How do you come out on the other side of an earth shattering divorce a stronger and better person? A lot of praying. A lot of self-reflection. An incredibly tight circle of friends who love and support and encourage you. Boundaries so high that no unwanted guest may enter despite those pests incessantly and often times aggressively knocking at your door. And a boatload of emotional oils.
The sense of smell is the only way to activate the limbic system, the emotional center of your brain. This is why an elusive smell may instantly trigger memories from your childhood. Emotions are also held in various organs in the body. Grief in the lungs. Anger in the liver. Bitterness in the gallbladder. Anxiety in the digestive system and lungs. Breathing in essential oils and/or applying them topically to where you feel drawn to apply can help to release those stored emotions and bring you back to a state of balance. I say that stored negative emotions are worse than a bacterial or viral infection because the emotions bounce around the body like a pinball causing incredible amounts of stress and physical wear and tear, which is very aging.
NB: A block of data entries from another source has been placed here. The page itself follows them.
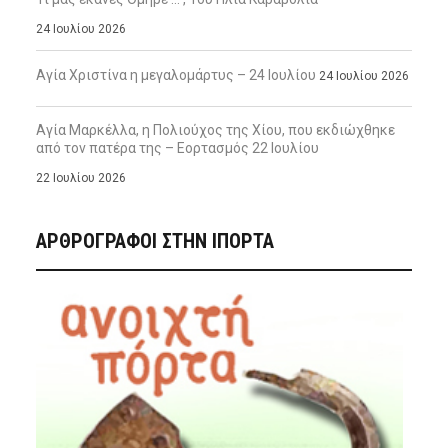
24 Ιουλίου 2026
Αγία Χριστίνα η μεγαλομάρτυς – 24 Ιουλίου
24 Ιουλίου 2026
Αγία Μαρκέλλα, η Πολιούχος της Χίου, που εκδιώχθηκε
από τον πατέρα της – Εορτασμός 22 Ιουλίου
22 Ιουλίου 2026
ΑΡΘΡΟΓΡΑΦΟΙ ΣΤΗΝ IΠΟΡΤΑ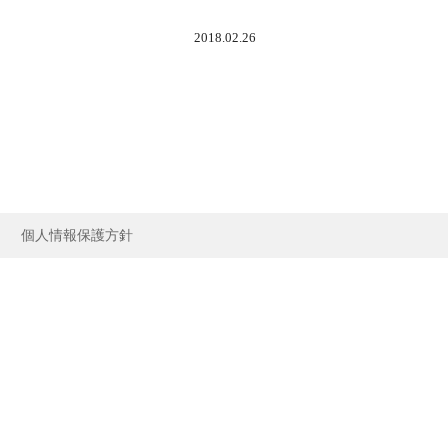
2018.02.26
個人情報保護方針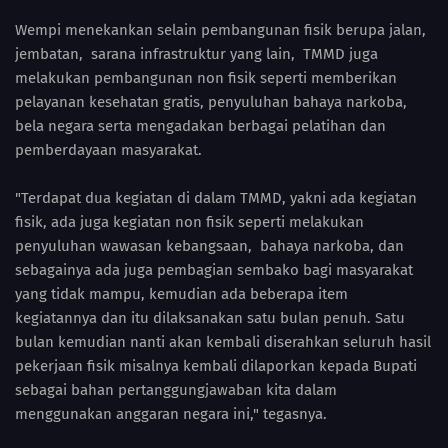
Wempi menekankan selain pembangunan fisik berupa jalan,
jembatan, sarana infrastruktur yang lain, TMMD juga
melakukan pembangunan non fisik seperti memberikan
pelayanan kesehatan gratis, penyuluhan bahaya narkoba,
bela negara serta mengadakan berbagai pelatihan dan
pemberdayaan masyarakat.
"Terdapat dua kegiatan di dalam TMMD, yakni ada kegiatan
fisik, ada juga kegiatan non fisik seperti melakukan
penyuluhan wawasan kebangsaan, bahaya narkoba, dan
sebagainya ada juga pembagian sembako bagi masyarakat
yang tidak mampu, kemudian ada beberapa item
kegiatannya dan itu dilaksanakan satu bulan penuh. Satu
bulan kemudian nanti akan kembali diserahkan seluruh hasil
pekerjaan fisik misalnya kembali dilaporkan kepada Bupati
sebagai bahan pertanggungjawaban kita dalam
menggunakan anggaran negara ini," tegasnya.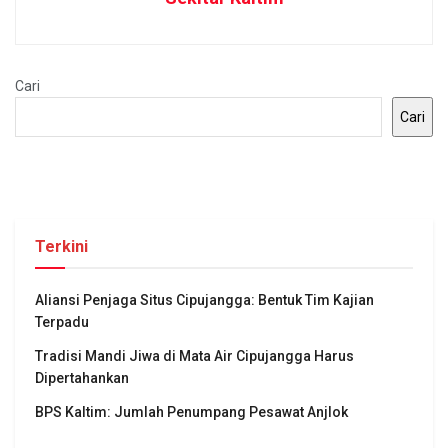
Cari
Cari
Terkini
Aliansi Penjaga Situs Cipujangga: Bentuk Tim Kajian
Terpadu
Tradisi Mandi Jiwa di Mata Air Cipujangga Harus
Dipertahankan
BPS Kaltim: Jumlah Penumpang Pesawat Anjlok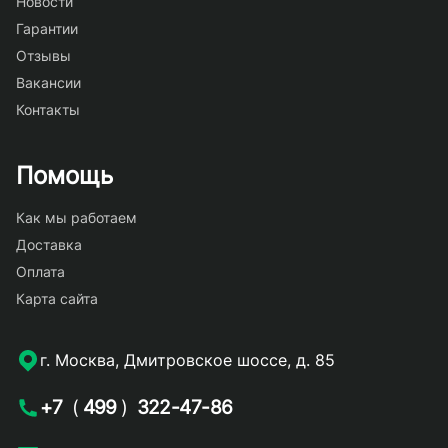
Новости
Гарантии
Отзывы
Вакансии
Контакты
Помощь
Как мы работаем
Доставка
Оплата
Карта сайта
г. Москва, Дмитровское шоссе, д. 85
+7
(
499
)
322-47-86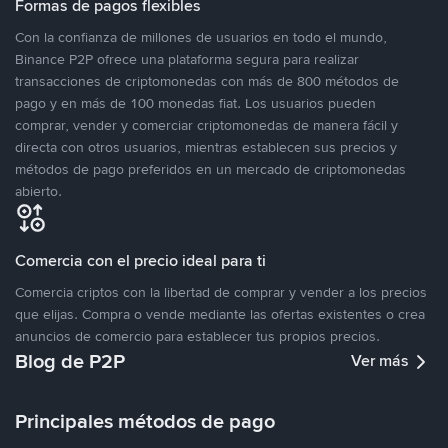
Formas de pagos flexibles
Con la confianza de millones de usuarios en todo el mundo,
Binance P2P ofrece una plataforma segura para realizar
transacciones de criptomonedas con más de 800 métodos de
pago y en más de 100 monedas fiat. Los usuarios pueden
comprar, vender y comerciar criptomonedas de manera fácil y
directa con otros usuarios, mientras establecen sus precios y
métodos de pago preferidos en un mercado de criptomonedas
abierto.
Comercia con el precio ideal para ti
Comercia criptos con la libertad de comprar y vender a los precios
que elijas. Compra o vende mediante las ofertas existentes o crea
anuncios de comercio para establecer tus propios precios.
Blog de P2P
Ver más
Principales métodos de pago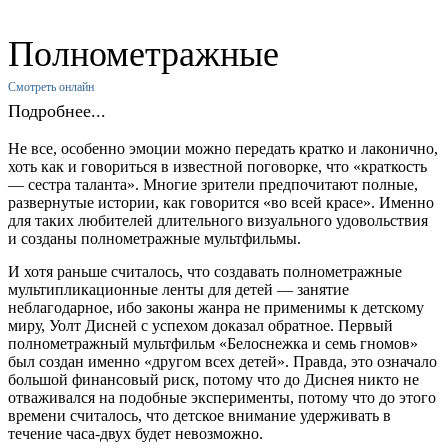
Полнометражные
Смотреть онлайн
Подробнее...
Не все, особенно эмоции можно передать кратко и лаконично,
хоть как и говориться в известной поговорке, что «краткость
— сестра таланта». Многие зрители предпочитают полные,
развернутые истории, как говорится «во всей красе». Именно
для таких любителей длительного визуального удовольствия
и созданы полнометражные мультфильмы.
И хотя раньше считалось, что создавать полнометражные
мультипликационные ленты для детей — занятие
неблагодарное, ибо законы жанра не применимы к детскому
миру, Уолт Дисней с успехом доказал обратное. Первый
полнометражный мультфильм «Белоснежка и семь гномов»
был создан именно «другом всех детей». Правда, это означало
большой финансовый риск, потому что до Диснея никто не
отваживался на подобные эксперименты, потому что до этого
времени считалось, что детское внимание удерживать в
течение часа-двух будет невозможно.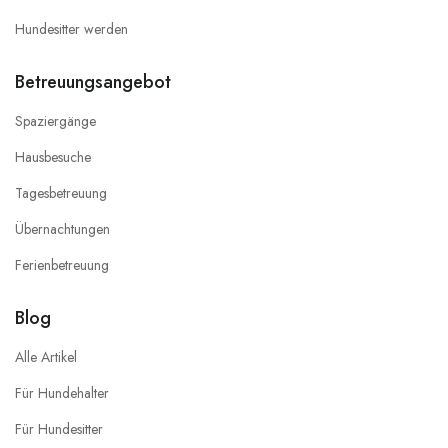
Hundesitter werden
Betreuungsangebot
Spaziergänge
Hausbesuche
Tagesbetreuung
Übernachtungen
Ferienbetreuung
Blog
Alle Artikel
Für Hundehalter
Für Hundesitter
My natural state is overwhelmingly joy-filled and loving. So as the negative emotions poured out of me and literally left my body, I returned to my natural state. It is a process with high's and low's, sometimes fast, sometimes slow. And as one layer of trauma or grief is cleared, another deeper one emerges that needs to be addressed and removed. One must learn to honor and respect this process. My heart had been shattered; it felt like it was torn into two with ragged edges, stomped on without regard, and oozing out thick viscous blood - a bit graphic, but that was my visceral feeling and the physical pain I experienced was all too real.
As the emotions left, I was shocked at how fast my heart healed and how the weight started to melt away. It felt like God parted the clouds and said, "Stacey, my child, you have been through so much. You are now healed." And my angels held me and comforted me and patched my heart up using the Kintsugi method. Kintsugi is the centuries-old Japanese art of fixing broken pottery with a special lacquer dusted with powdered gold, silver, or platinum. Beautiful seams of gold glint in the cracks of ceramic ware, giving a unique appearance to the piece. My heart is fragile, yet strong, and I am beyond blessed that it is being taken care of in a way I never knew possible. Blessings abound.